What you have to do. Every line of the entries below that carries the string "through" should be copied.

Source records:
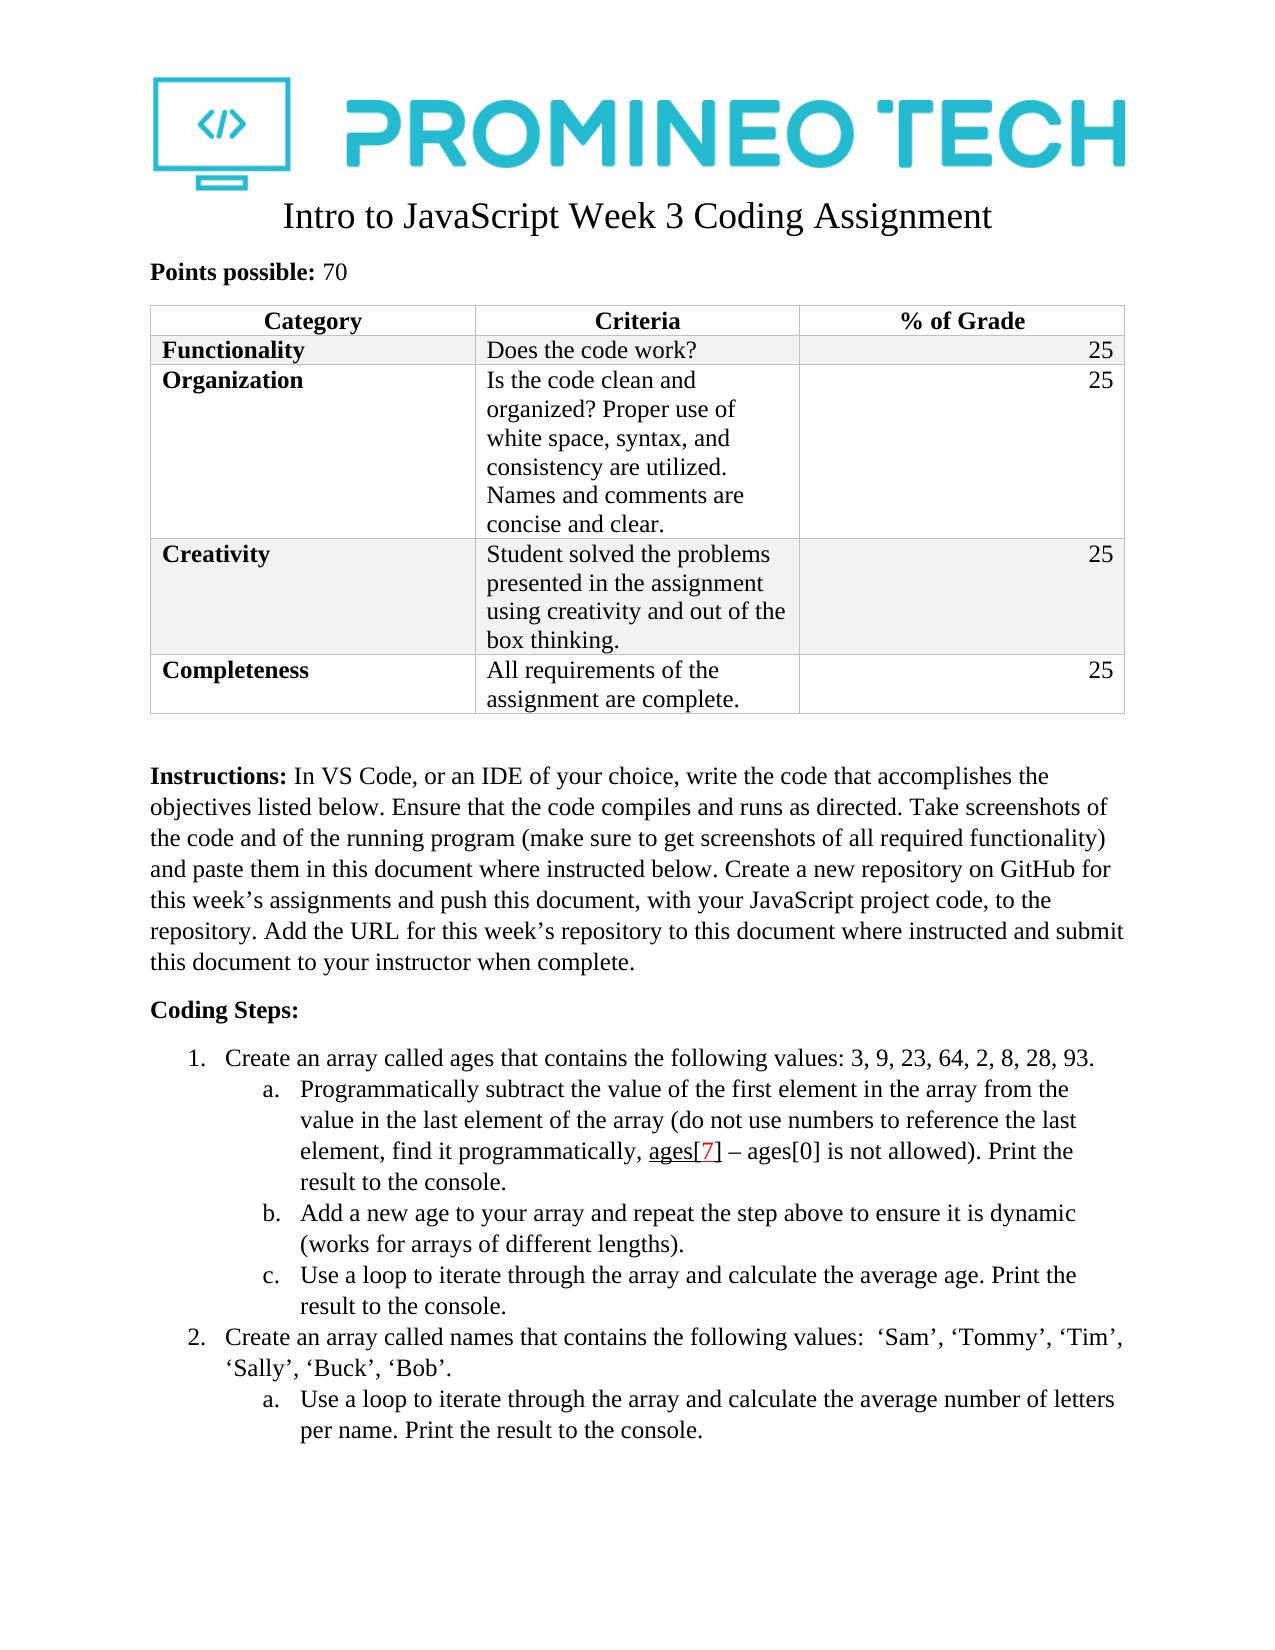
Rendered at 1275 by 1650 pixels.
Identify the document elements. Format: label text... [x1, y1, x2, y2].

table_cell 25 [800, 655, 1124, 712]
text Points possible: 70 [150, 257, 1125, 286]
table_header % of Grade [800, 306, 1124, 334]
table_cell 25 [800, 336, 1124, 364]
table_cell Student solved the problems presented in the assignment using creativity and out of the box thinking. [476, 539, 799, 654]
table_header Criteria [476, 306, 799, 334]
list Programmatically subtract the value of the first element in the array from the value in the last element of the array (do not use numbers to reference the last element, find it programmatically, ages[7] – ages[0] is not allowed). Print the result to the console. [262, 1074, 1125, 1196]
list Use a loop to iterate through the array and calculate the average age. Print the result to the console. [262, 1260, 1125, 1320]
table_cell Functionality [151, 336, 475, 364]
text Intro to JavaScript Week 3 Coding Assignment [150, 194, 1125, 237]
table_cell Creativity [151, 539, 475, 654]
table_header Category [151, 306, 475, 334]
table_cell Does the code work? [476, 336, 799, 364]
table_cell Completeness [151, 655, 475, 712]
text Instructions: In VS Code, or an IDE of your choice, write the code that accomplishes the objectives listed below. Ensure that the code compiles and runs as directed. Take screenshots of the code and of the running program (make sure to get screenshots of all required functionality) and paste them in this document where instructed below. Create a new repository on GitHub for this week’s assignments and push this document, with your JavaScript project code, to the repository. Add the URL for this week’s repository to this document where instructed and submit this document to your instructor when complete. [150, 761, 1125, 976]
list Use a loop to iterate through the array and calculate the average number of letters per name. Print the result to the console. [262, 1384, 1125, 1444]
text Coding Steps: [150, 995, 1125, 1024]
list Create an array called ages that contains the following values: 3, 9, 23, 64, 2, 8, 28, 93. [187, 1043, 1125, 1072]
table_cell 25 [800, 365, 1124, 538]
list Add a new age to your array and repeat the step above to ensure it is dynamic (works for arrays of different lengths). [262, 1198, 1125, 1258]
table_cell Is the code clean and organized? Proper use of white space, syntax, and consistency are utilized. Names and comments are concise and clear. [476, 365, 799, 538]
table_cell All requirements of the assignment are complete. [476, 655, 799, 712]
list Create an array called names that contains the following values: ‘Sam’, ‘Tommy’, ‘Tim’, ‘Sally’, ‘Buck’, ‘Bob’. [187, 1322, 1125, 1382]
table_cell Organization [151, 365, 475, 538]
table_cell 25 [800, 539, 1124, 654]
picture [150, 75, 1125, 194]
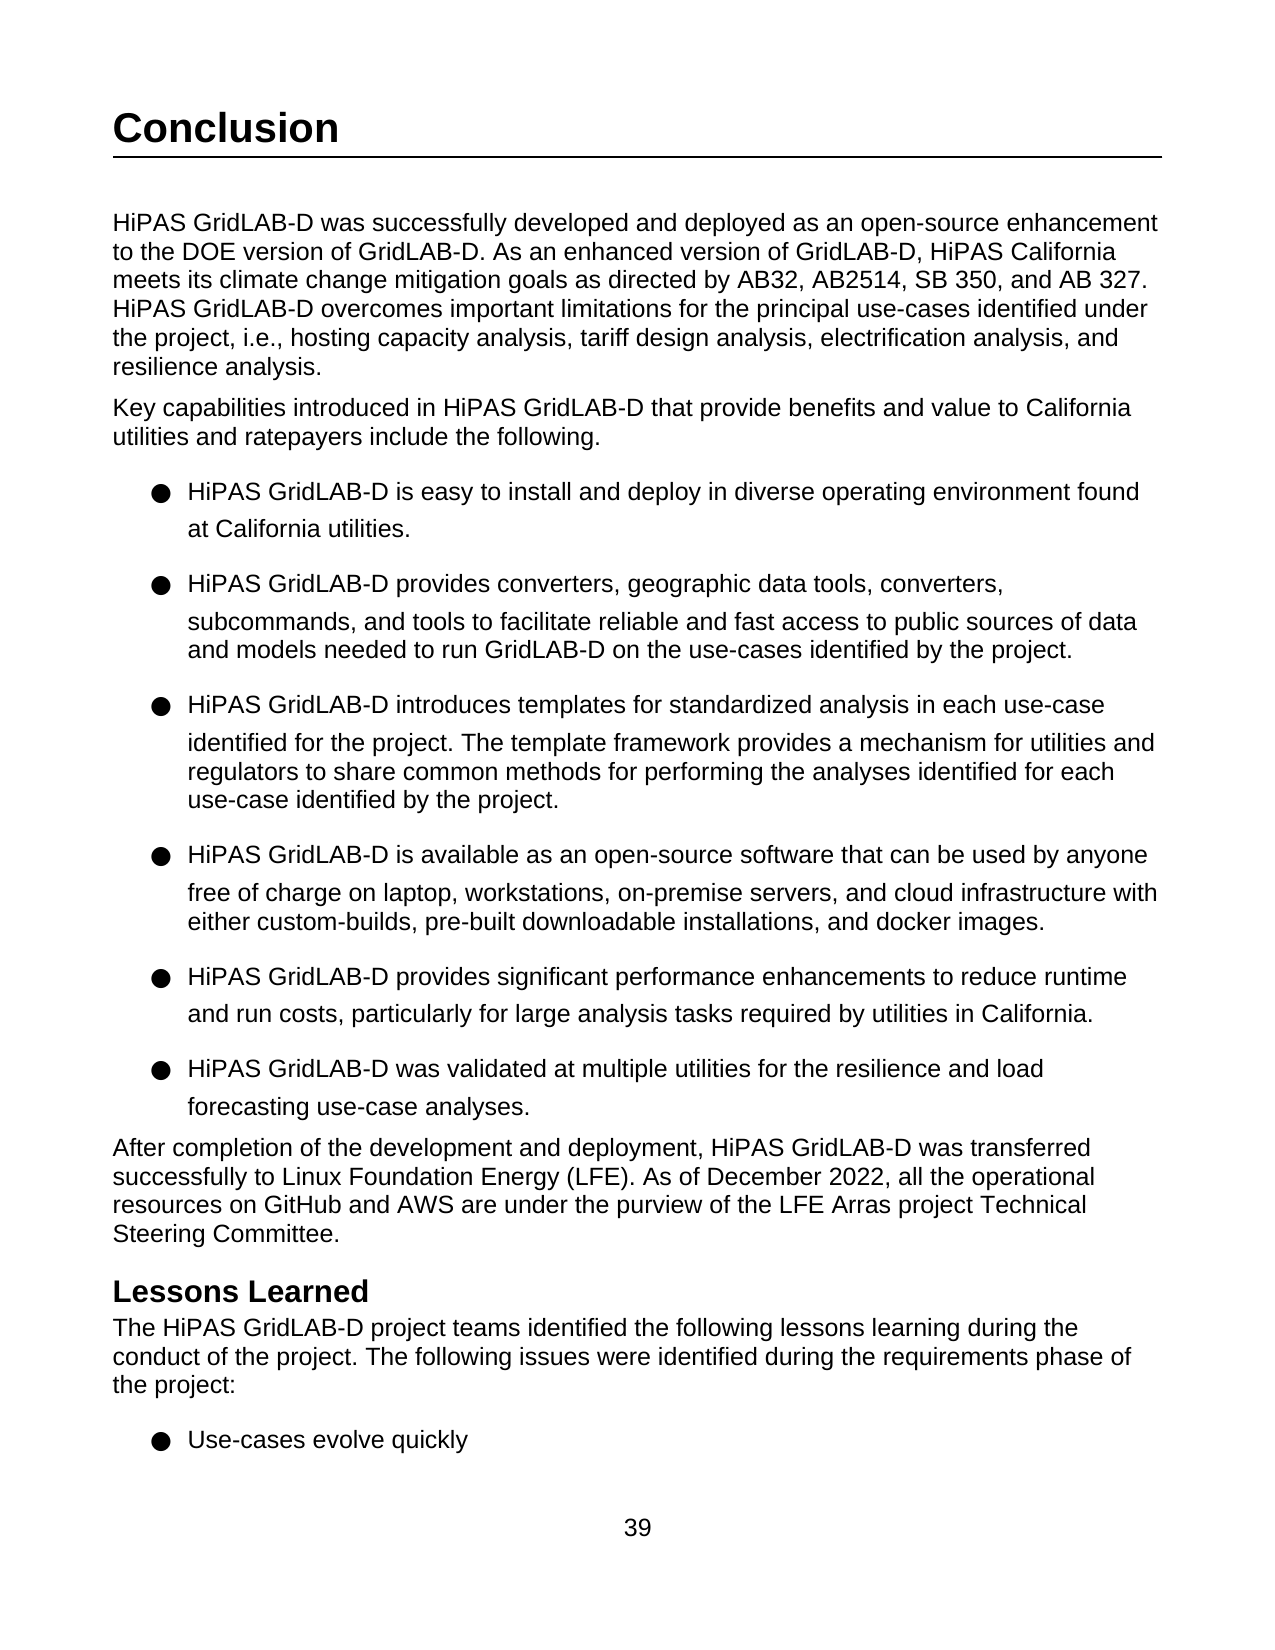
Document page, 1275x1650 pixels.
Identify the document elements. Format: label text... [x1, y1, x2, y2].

Result.
list Use a loop to iterate through the array and calculate the average age. Print the result to the console. [262, 1260, 1125, 1320]
list Use a loop to iterate through the array and calculate the average number of letters per name. Print the result to the console. [262, 1384, 1125, 1444]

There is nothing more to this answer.